TO DO:
A. In the article on Priscilla Alden, swap "flax" for "hemp" and write out the passage starting at "Priscilla was most" and ending at "with the cooking.".
B. Carry on the article about Priscilla Alden from its last sentence onward.

* Start QUOTED PASSAGE *

Note
MAYFLOWER!! Priscilla Alden (née Mullins or Mullens), (c. 1602–c. 1685), noted member of Massachusetts's Plymouth Colony of Pilgrims, was the wife of fellow colonist John Alden (c. 1599–1687). They married in 1623 in Plymouth.
Priscilla was most likely born in Dorking in Surrey, the daughter of William and Alice Mullins. Priscilla was a seventeen-year-old girl when she boarded the Mayflower. She lost her parents and her brother Joseph during the first winter in Plymouth.[1] She was then the only one of her family in the New World, although she had another brother and a sister who remained in England. She spun wool and flax for the colony, taught children, and helped with the cooking.
John Alden and Priscilla Mullins were likely the third couple to be married in Plymouth Colony. William Bradford’s marriage to Alice Carpenter on August 14, 1624, is known to be the fourth.[2] The first was that of Edward Winslow and Susannah White in 1621. Francis Eaton’s marriage to his second wife, Dorothy, maidservant to the Carvers, was possibly the second.[3]
Priscilla is last recorded in the records in 1650, but oral tradition states that she died only a few years before her husband (which would be about 1680). She lies buried at the Miles Standish Burial Ground in Duxbury, Massachusetts. While the exact location of her grave is unknown, there is a marker honoring her.
[edit] Longfellow's poem
A scene from Longfellow's The Courtship of Miles Standish, showing Standish looking upon Alden and Mullins during the bridal procession
She is known to literary history as the unrequited love of the newly widowed Captain Miles Standish, the colony's military advisor, in Henry Wadsworth Longfellow's 1858 poem The Courtship of Miles Standish. According to the poem, Standish asked his good friend John Alden to propose to Priscilla on his behalf, only to have Priscilla ask, “Why don’t you speak for yourself, John?”

* End QUOTED PASSAGE *
* Start DATASET EXCERPTS *

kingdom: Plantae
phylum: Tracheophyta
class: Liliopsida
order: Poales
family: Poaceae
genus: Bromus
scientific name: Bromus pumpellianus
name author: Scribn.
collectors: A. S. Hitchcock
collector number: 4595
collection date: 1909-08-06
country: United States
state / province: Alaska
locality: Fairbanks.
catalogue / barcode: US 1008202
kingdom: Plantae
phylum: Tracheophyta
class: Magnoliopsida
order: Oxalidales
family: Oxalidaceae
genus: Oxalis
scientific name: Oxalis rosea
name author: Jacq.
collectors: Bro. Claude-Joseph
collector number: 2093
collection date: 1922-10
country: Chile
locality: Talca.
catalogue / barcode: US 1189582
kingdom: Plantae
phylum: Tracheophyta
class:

* End DATASET EXCERPTS *

RESULTS:
A.
Priscilla was most likely born in Dorking in Surrey, the daughter of William and Alice Mullins. Priscilla was a seventeen-year-old girl when she boarded the Mayflower. She lost her parents and her brother Joseph during the first winter in Plymouth.[1] She was then the only one of her family in the New World, although she had another brother and a sister who remained in England. She spun wool and hemp for the colony, taught children, and helped with the cooking.

B.
Longfellow (a direct descendant of John and Priscilla) based his poem on a romanticized version of a family tradition, though there is no independent historical evidence for the account. The basic story was apparently handed down in the Alden family and published by John and Priscilla’s great-great-grandson, Rev. Timothy Alden, in 1814.[4]
[edit] The Alden children
Priscilla and John Alden had ten children, with a possible eleventh dying in infancy. It is presumed, although not documented, that the first three children were born in Plymouth, the remainder in Duxbury.[5] The children were:
John (1626–1701). Moved to Boston and married there Elizabeth (Phillips) Everill, widow of Abiel Everill. They also had thirteen children. He was a mariner and became a naval commander of the Massachusetts Bay Colony. He was a member of the Old South Church of Boston and his ancient slate headstone is embedded in the wall there. Perhaps the best known event of his life is when, on a trip to Salem, he was accused of witchcraft, spending fifteen weeks in a Boston jail. He escaped shortly before nine of the other victims were executed/murdered during the Salem witch trials. Alden was later exonerated.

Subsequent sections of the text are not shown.